Dennis (one of the locals) and I spent an interesting hour swapping stories, and we also chatted to Jungle Jeff about the hard times he had led from Vietnam and onto the streets of the US. Good people, and so was Clark White, the ABR I first met on Tierra del Fuego in Argentina and who had kindly agreed to put me up for the night now I was passing through his home town. We, his lovely lady, and a mate went out for dinner and took in a beer at the Palace Hotel Saloon bar. It was there where I learnt the story of the fire in days gone by which threatened to engulf the street, resulting in the Palace Hotel´s drinkers picking up the wooden bar and carrying it out to the steps of the courthouse – where they continued drinking until all had been rebuilt - .following which they carried the bar back in again where it stands to this day. All I can say is that must have been some whiskey, as that is an impressive chunk of wood!
Clark´s mate was Matt, who happened to be the online editor for the Overland Journal publication, and I was invited the following morning to visit the Overland International offices. Saying farewells to Clark for his most gracious hospitality, we rode out the short way the following morning to the home of overland travel in the US – where Idris pretty much stole the show having been talked into a photo shoot for the magazine (it is such a vain machine!). It is a nice looking bike though and difficult to find in the Americas as Yamaha have yet to import the 660 Tenere into North America. Thanks for the hospitality guys, your time, your coffee, and your advice on routes up through Canada and Alaska.
The route north from Prescott was turning into a must do, as quite a number of travellers and locals had already highlighted the way we should go this day.
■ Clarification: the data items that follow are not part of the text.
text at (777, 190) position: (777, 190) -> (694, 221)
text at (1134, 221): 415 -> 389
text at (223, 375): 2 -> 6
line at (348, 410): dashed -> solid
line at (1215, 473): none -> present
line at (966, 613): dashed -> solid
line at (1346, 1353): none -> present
Out of town and up into the hills was an auspicious start, and as we passed through the curious town of Jerome we caught a glimpse of how life must have been for the miners which worked the area in the past. The views weren´t half bad either as it was winding back down through Old Cottonwood and some flat plains and towards an impressive red rock escarpment.
The base of the rock wall which dominated the skyline was home to Sedona, another striking location with buildings constructed from the same red red rock which featured the local landscape. So much so in fact you almost had to stop and look hard to see some of them as they blended into land. But this small town was home to the start of a beautifully tree filled river gorge which wound its way up and through the escarpment, providing a great ride and even greater views. I had noted that a number of motorbike tour companies include this area in their guided rides – and it is no wonder.
Climbing up onto the high plains, which were again littered with the greenery provided by forest after forest, we soon found ourselves coming to a halt for the day at Flagstaff. The town was not quite as big as I was expecting, but it did sport a lovely old world town centre and plenty of accommodation, restaurants and bars. That, combined with the seriously dark clouds now speeding their way across this big sky, was enough to convince me to settle in for the night with dreams of what the land of canyons would offer the next day.